* _WORK INSTRUCTIONS_:
Write the records out again without change. Leave the pictures behind.

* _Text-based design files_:
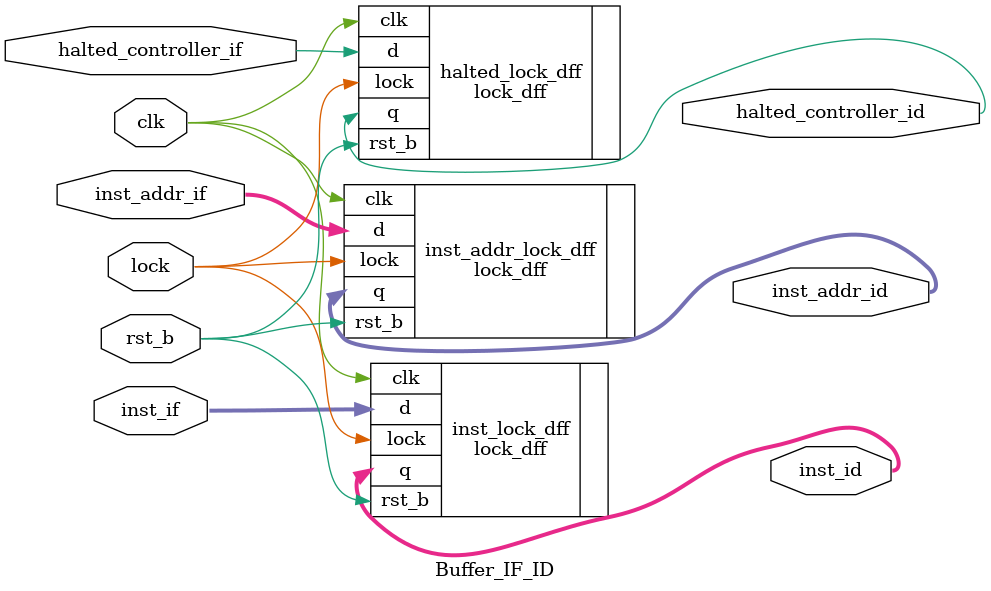
<source format=sv>
module Buffer_IF_ID(
    halted_controller_if,
    halted_controller_id,
    inst_addr_if,
    inst_addr_id,
    inst_if,
    inst_id,
    clk,
    rst_b,
    lock
);

    input clk;
    input rst_b;
    input [31:0] inst_if;
    input halted_controller_if;
    input [31:0] inst_addr_if;
    input lock;

    output reg [31:0] inst_id;
    output reg halted_controller_id;
    output [31:0] inst_addr_id;

    // move inst to next stage
    lock_dff #(32) inst_lock_dff(
        .d(inst_if),
        .q(inst_id),
        .clk(clk),
        .rst_b(rst_b),
        .lock(lock)
    );

    lock_dff #(32) inst_addr_lock_dff(
        .d(inst_addr_if),
        .q(inst_addr_id),
        .clk(clk),
        .rst_b(rst_b),
        .lock(lock)
    );

    // move halted to next stage (for register file)
    lock_dff #(1) halted_lock_dff(
        .d(halted_controller_if),
        .q(halted_controller_id),
        .clk(clk),
        .rst_b(rst_b),
        .lock(lock)
    );

endmodule
</source>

* _WRITTEN SOLUTION_:
<source format=sv>
module Buffer_IF_ID(
    halted_controller_if,
    halted_controller_id,
    inst_addr_if,
    inst_addr_id,
    inst_if,
    inst_id,
    clk,
    rst_b,
    lock
);

    input clk;
    input rst_b;
    input [31:0] inst_if;
    input halted_controller_if;
    input [31:0] inst_addr_if;
    input lock;

    output reg [31:0] inst_id;
    output reg halted_controller_id;
    output [31:0] inst_addr_id;

    // move inst to next stage
    lock_dff #(32) inst_lock_dff(
        .d(inst_if),
        .q(inst_id),
        .clk(clk),
        .rst_b(rst_b),
        .lock(lock)
    );

    lock_dff #(32) inst_addr_lock_dff(
        .d(inst_addr_if),
        .q(inst_addr_id),
        .clk(clk),
        .rst_b(rst_b),
        .lock(lock)
    );

    // move halted to next stage (for register file)
    lock_dff #(1) halted_lock_dff(
        .d(halted_controller_if),
        .q(halted_controller_id),
        .clk(clk),
        .rst_b(rst_b),
        .lock(lock)
    );

endmodule
</source>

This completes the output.